Trial of Angiotensin Converting Enzyme Inhibition in Infants With Single Ventricle--Pediatric Heart Network

Phase 3

Completed

Conditions: Heart Defects, Congenital
Heart Failure, Congestive

Interventions: Drug: Placebo
Drug: Enalapril

Registration Number: NCT00113087

Lead Sponsor: National Heart, Lung, and Blood Institute (NHLBI)

Brief Summary: This study will evaluate the efficacy and safety of administering an angiotensin converting enzyme inhibitor (ACE-I) (enalapril) to infants with a functional single ventricle. The study will also compare the effect of ACE-I therapy to placebo on somatic growth and compare the effect of ACE-I therapy to placebo on signs and symptoms of heart failure, neurodevelopmental and functional status, ventricular geometry, function, and atrioventricular (AV) valve regurgitation. In addition, the study will determine the relationship between genetic polymorphisms linked to ventricular hypertrophy (enlarged heart) and the response to ACE-I therapy and compare the incidence of adverse events in subjects treated with ACE-I with those in subjects treated with placebo.
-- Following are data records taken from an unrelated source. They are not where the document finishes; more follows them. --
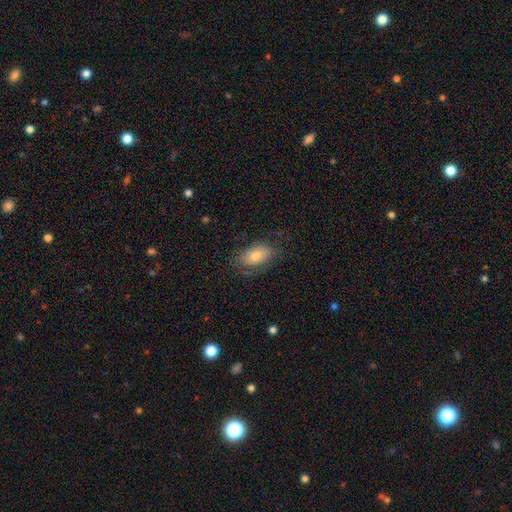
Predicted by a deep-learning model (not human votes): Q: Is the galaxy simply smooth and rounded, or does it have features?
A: smooth — 66%.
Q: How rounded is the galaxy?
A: in between — 90%.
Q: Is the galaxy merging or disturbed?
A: none — 66%.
Detailed Description: BACKGROUND:

Growth impairment is common in infants and children with congenital heart disease, most often in the presence of congestive heart failure and/or cyanosis. Growth failure is noted in many infants with a single ventricle who manifest both cyanosis and heart failure that commonly persist after palliative surgery. Whether this impairment is related to persistent or progressive abnormalities in cardiac structure and function is not known. ACE-Is are widely used in the treatment of infants with severe congestive heart failure to improve cardiac function and somatic growth. The ability of an ACE-I to improve somatic growth in infants with a single ventricle has not been previously studied.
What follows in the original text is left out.